• Task goal: Between the lines holding "TEVİTÖL öğrencilerinden" and "Zorlu PSM, ilk kez kendi", inclusive, replace "video" with "film" and give those lines again with nothing else changed.

• Exercise materials:
--------------------------------
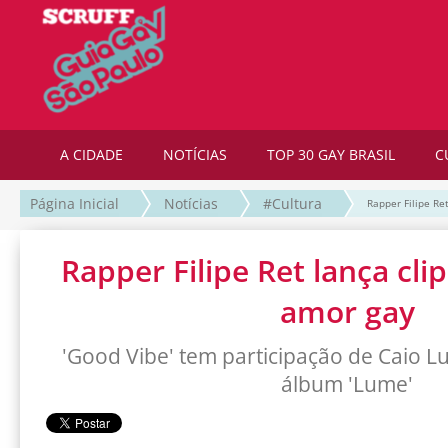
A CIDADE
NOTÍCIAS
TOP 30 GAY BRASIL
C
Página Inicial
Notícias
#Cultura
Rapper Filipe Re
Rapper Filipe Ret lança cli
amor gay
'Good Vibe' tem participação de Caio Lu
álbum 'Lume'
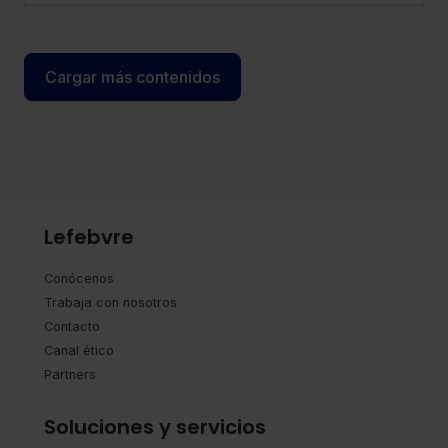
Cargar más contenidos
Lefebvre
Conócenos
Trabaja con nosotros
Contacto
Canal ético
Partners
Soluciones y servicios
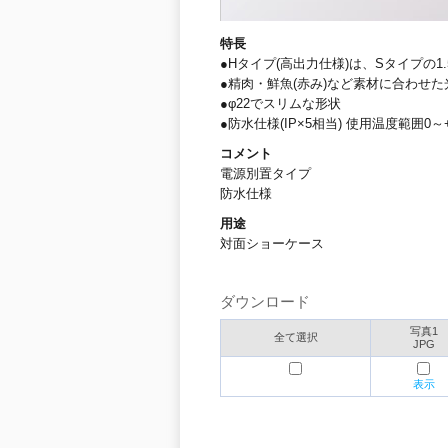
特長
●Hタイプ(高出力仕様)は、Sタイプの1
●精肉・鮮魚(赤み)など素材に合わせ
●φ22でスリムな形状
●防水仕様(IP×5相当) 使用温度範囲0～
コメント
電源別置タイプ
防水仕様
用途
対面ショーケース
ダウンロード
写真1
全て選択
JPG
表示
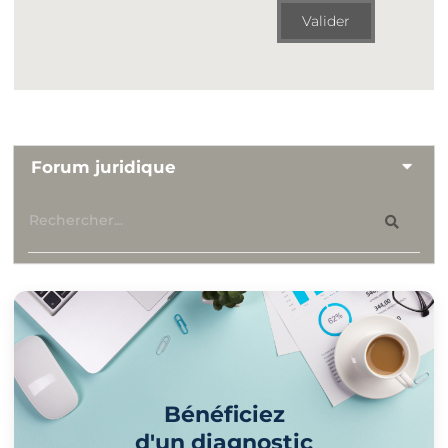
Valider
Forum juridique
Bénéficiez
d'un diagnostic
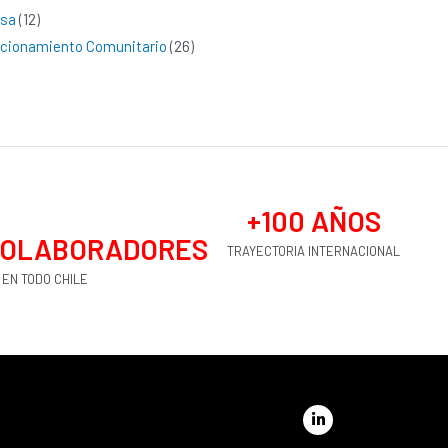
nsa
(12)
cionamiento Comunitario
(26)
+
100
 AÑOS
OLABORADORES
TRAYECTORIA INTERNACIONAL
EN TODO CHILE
--------------------------------
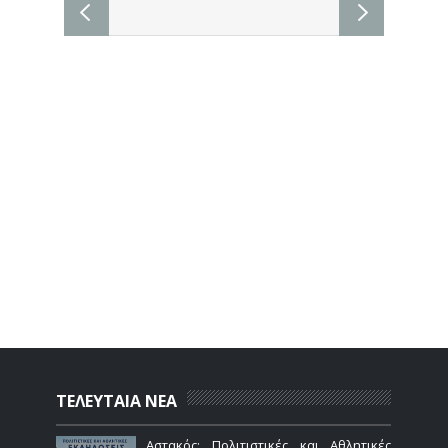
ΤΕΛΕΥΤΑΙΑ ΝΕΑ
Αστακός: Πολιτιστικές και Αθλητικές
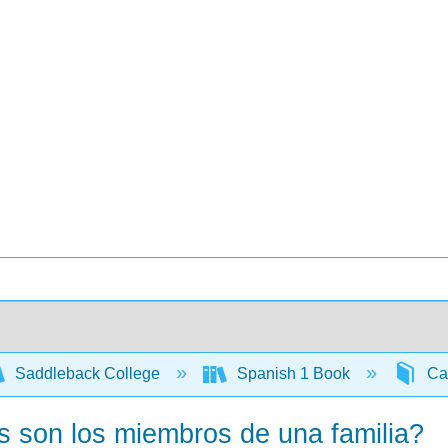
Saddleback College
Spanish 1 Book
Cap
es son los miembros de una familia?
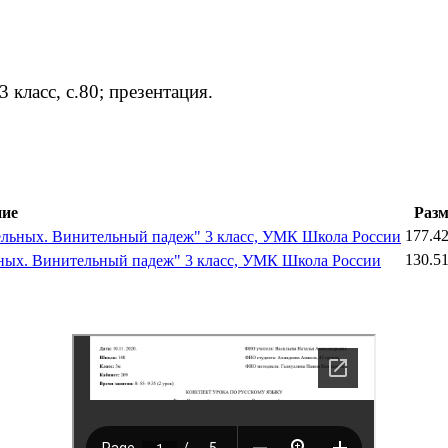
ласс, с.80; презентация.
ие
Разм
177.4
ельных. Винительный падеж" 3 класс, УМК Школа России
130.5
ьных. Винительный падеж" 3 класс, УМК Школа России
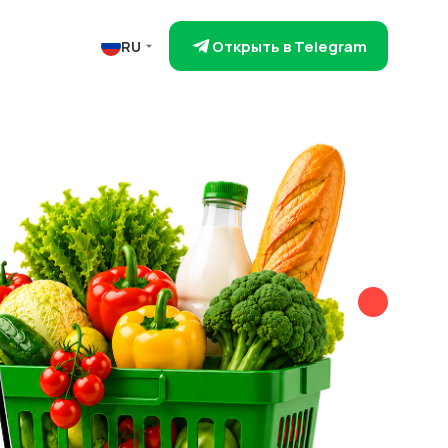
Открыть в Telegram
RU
--------------------------------
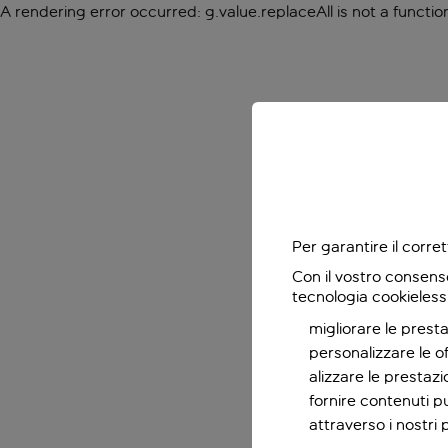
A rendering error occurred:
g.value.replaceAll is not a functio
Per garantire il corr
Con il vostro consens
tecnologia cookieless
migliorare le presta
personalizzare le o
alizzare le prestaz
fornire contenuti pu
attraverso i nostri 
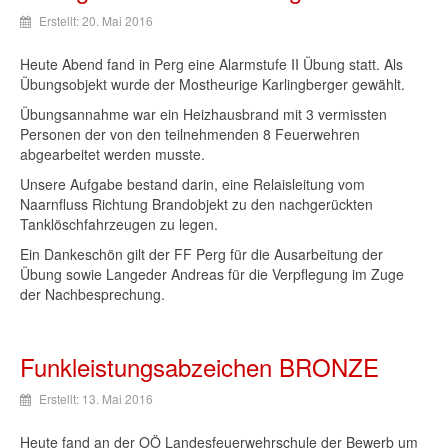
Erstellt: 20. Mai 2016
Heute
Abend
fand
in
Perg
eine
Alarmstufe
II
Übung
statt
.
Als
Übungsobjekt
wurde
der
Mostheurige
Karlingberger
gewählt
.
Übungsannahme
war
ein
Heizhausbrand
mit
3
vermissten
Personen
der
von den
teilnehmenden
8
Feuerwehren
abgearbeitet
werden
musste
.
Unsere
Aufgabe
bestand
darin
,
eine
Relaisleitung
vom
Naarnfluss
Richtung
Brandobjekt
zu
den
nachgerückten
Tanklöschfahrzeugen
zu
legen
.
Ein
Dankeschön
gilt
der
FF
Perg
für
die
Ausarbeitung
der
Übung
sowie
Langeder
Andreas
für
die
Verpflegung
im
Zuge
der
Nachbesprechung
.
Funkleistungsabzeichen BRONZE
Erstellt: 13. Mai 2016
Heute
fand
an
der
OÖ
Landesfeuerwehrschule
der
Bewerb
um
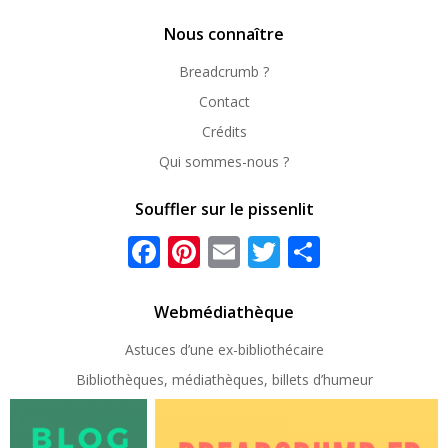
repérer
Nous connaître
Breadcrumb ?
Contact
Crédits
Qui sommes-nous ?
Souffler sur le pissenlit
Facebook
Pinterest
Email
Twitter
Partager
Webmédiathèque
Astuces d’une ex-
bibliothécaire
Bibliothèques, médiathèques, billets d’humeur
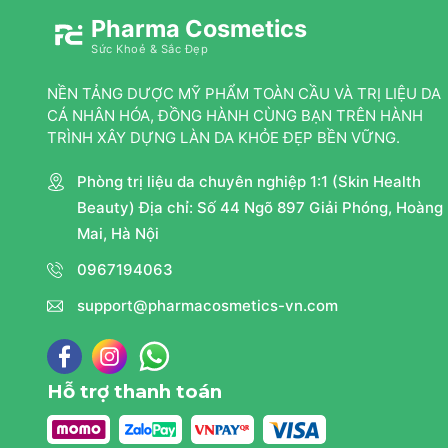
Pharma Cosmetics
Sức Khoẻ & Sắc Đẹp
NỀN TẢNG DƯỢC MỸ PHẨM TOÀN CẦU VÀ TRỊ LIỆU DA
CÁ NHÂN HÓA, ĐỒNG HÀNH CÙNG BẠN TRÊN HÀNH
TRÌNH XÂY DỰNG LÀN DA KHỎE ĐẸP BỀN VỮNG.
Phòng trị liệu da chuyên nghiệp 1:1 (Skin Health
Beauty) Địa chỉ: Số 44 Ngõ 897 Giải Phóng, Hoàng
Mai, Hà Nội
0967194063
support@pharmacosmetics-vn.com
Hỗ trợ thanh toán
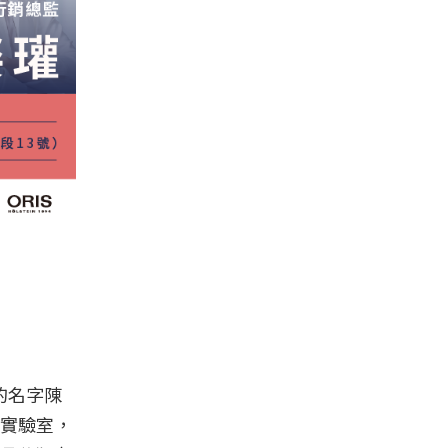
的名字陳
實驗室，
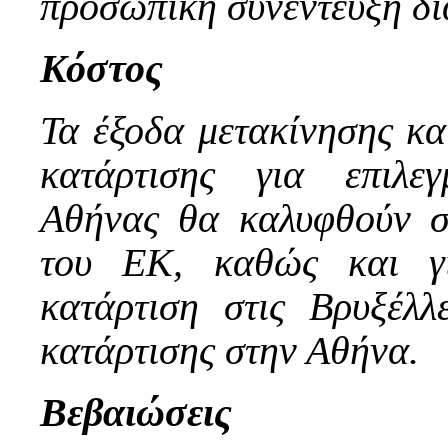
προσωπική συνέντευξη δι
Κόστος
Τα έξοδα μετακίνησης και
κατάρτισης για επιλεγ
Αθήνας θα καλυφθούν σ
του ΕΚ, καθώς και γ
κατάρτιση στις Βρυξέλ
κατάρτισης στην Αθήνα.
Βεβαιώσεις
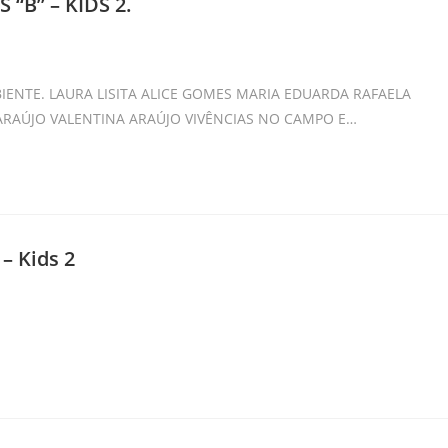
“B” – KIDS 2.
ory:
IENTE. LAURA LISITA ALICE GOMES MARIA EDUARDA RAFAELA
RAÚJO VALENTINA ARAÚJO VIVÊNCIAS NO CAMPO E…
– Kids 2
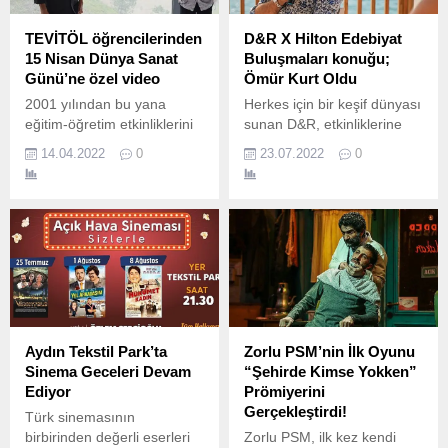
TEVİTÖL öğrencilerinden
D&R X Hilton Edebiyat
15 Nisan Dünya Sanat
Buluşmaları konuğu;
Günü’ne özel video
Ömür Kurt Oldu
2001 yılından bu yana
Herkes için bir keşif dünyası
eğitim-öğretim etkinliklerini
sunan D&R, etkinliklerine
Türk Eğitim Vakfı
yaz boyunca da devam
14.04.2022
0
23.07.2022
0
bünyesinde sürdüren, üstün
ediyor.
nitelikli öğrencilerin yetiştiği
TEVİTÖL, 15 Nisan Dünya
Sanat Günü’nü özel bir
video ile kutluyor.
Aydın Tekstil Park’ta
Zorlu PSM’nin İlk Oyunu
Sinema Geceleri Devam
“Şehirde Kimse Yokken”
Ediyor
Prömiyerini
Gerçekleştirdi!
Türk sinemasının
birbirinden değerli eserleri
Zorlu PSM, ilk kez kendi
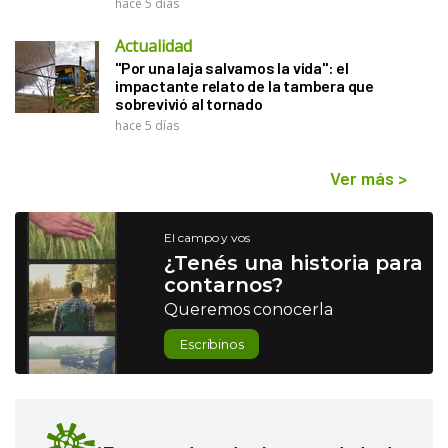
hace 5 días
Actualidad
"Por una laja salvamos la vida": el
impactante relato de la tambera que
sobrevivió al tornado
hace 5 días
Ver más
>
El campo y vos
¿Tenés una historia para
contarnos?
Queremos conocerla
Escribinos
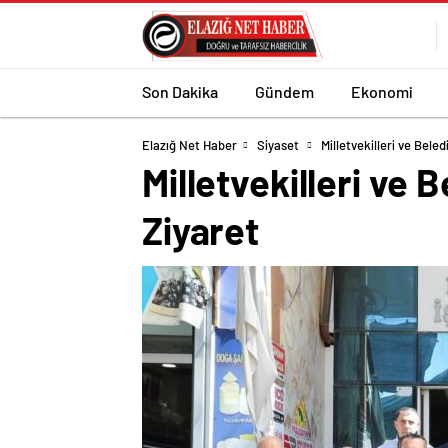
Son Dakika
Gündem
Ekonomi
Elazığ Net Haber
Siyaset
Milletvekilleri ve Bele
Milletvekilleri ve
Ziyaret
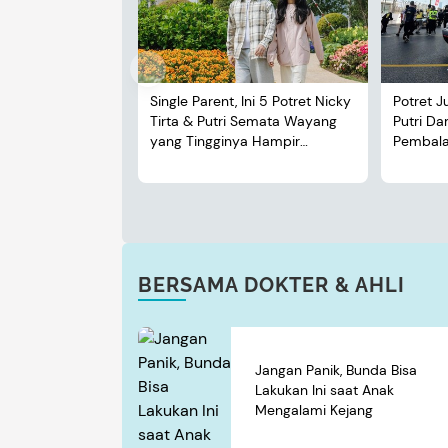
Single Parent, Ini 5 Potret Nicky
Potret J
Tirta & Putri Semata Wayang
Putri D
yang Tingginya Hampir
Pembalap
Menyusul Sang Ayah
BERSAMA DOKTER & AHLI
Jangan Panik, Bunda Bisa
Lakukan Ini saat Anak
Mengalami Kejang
--------------------------------
• Answer section:
TEVİTÖL öğrencilerinden
D&R X Hilton Edebiyat
15 Nisan Dünya Sanat
Buluşmaları konuğu;
Günü’ne özel film
Ömür Kurt Oldu
2001 yılından bu yana
Herkes için bir keşif dünyası
eğitim-öğretim etkinliklerini
sunan D&R, etkinliklerine
Türk Eğitim Vakfı
yaz boyunca da devam
14.04.2022
0
23.07.2022
0
bünyesinde sürdüren, üstün
ediyor.
nitelikli öğrencilerin yetiştiği
TEVİTÖL, 15 Nisan Dünya
Sanat Günü’nü özel bir
film ile kutluyor.
Aydın Tekstil Park’ta
Zorlu PSM’nin İlk Oyunu
Sinema Geceleri Devam
“Şehirde Kimse Yokken”
Ediyor
Prömiyerini
Gerçekleştirdi!
Türk sinemasının
birbirinden değerli eserleri
Zorlu PSM, ilk kez kendi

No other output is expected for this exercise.